Start of Data excerpts

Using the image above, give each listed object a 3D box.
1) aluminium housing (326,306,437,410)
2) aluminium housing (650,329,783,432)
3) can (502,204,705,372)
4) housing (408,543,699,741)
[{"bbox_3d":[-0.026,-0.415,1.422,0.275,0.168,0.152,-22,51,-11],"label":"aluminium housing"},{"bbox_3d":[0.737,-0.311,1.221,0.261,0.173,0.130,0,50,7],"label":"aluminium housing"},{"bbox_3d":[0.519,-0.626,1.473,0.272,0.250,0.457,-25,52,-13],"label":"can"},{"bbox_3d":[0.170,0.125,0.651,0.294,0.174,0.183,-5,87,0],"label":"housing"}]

End of Data excerpts

What you have to do » Set every entry down once more, exactly as written above.

Task answer »
Using the image above, give each listed object a 3D box.
1) aluminium housing (326,306,437,410)
2) aluminium housing (650,329,783,432)
3) can (502,204,705,372)
4) housing (408,543,699,741)
[{"bbox_3d":[-0.026,-0.415,1.422,0.275,0.168,0.152,-22,51,-11],"label":"aluminium housing"},{"bbox_3d":[0.737,-0.311,1.221,0.261,0.173,0.130,0,50,7],"label":"aluminium housing"},{"bbox_3d":[0.519,-0.626,1.473,0.272,0.250,0.457,-25,52,-13],"label":"can"},{"bbox_3d":[0.170,0.125,0.651,0.294,0.174,0.183,-5,87,0],"label":"housing"}]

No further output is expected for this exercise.